Chris Thome discusses the Rural Digital Opportunity Fund and what it means for the future of high-speed internet access.
The Rural Digital Opportunity Fund, or RDOF, is a $20.4 billion FCC fund to help bridge the digital divide to deploy broadband networks across rural America. Chris Thome, V.P. of Business Development, Rhino Marking & Protection Services, lent his expertise on the subject to shed more light on what RDOF means for rural communities and when people might begin seeing improvements to broadband access.
RDOF launched in 2020 with the first round of funding already allocated. The goal is to get rural America connected by 2030, so those companies whose bids were accepted have a time limit to complete their broadband projects. “In the next 6-8 years, we are going to see a lot of work going on in rural America to get everyone connected,” Thome said.
With so much activity planned in the next decade, Thome noted that allocating the proper materials and resources is a must. The real winners will be the companies getting out in front of their needs by planning appropriately. Those needs include labor, fiber, duct, markers, and marking products.

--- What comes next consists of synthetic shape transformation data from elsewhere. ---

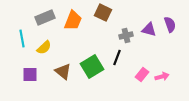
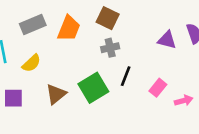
gray cross: (126, 36) -> (110, 48), moved
brown triangle: (63, 72) -> (56, 94), turned 42
pink rectangle: (142, 75) -> (158, 88), moved

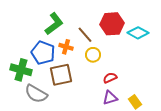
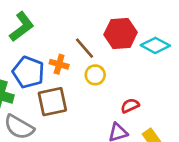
green L-shape: (54, 24) -> (22, 27), moved
red semicircle: (110, 78) -> (130, 106), moved

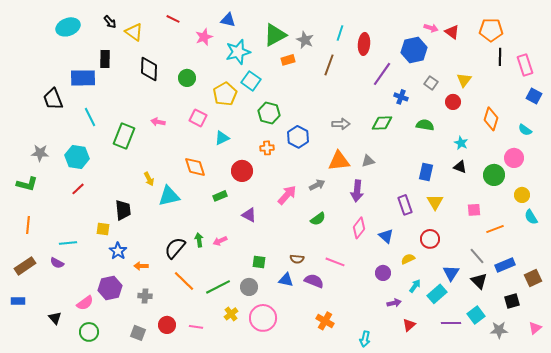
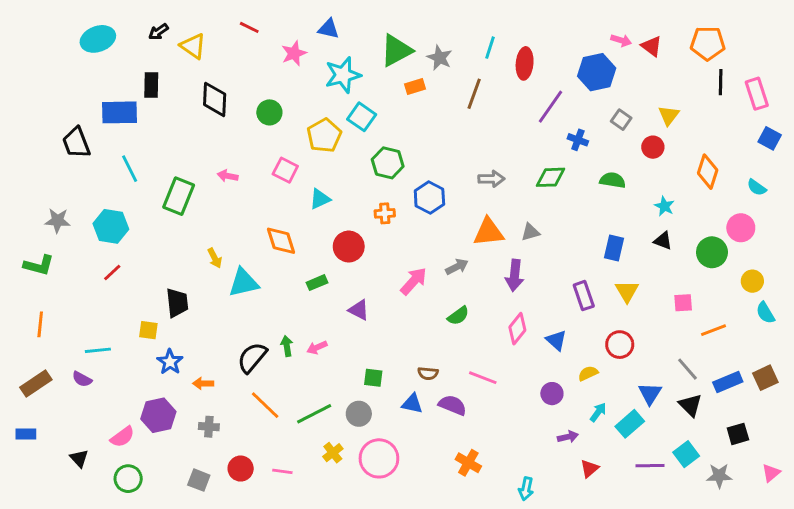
black arrow: (110, 22) -> (158, 32), turned 96
brown square: (533, 278) -> (765, 378), moved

And why is having access to needed supplies so important? Thome mentioned that much of the work expected to get rural areas the broadband access they need will come from tier 3 operators who don’t always have access to the same resources as tier 1 operators. They often rely on outside consulting engineers to help them achieve their goals. “We’ve been working with those consulting engineers to try and help them understand when you’re designing these systems for these small, rural operators; there are the things you need to have in place,” Thome said. With collaboration and cooperation from all involved, rural areas will soon experience high-speed internet access like everyone else.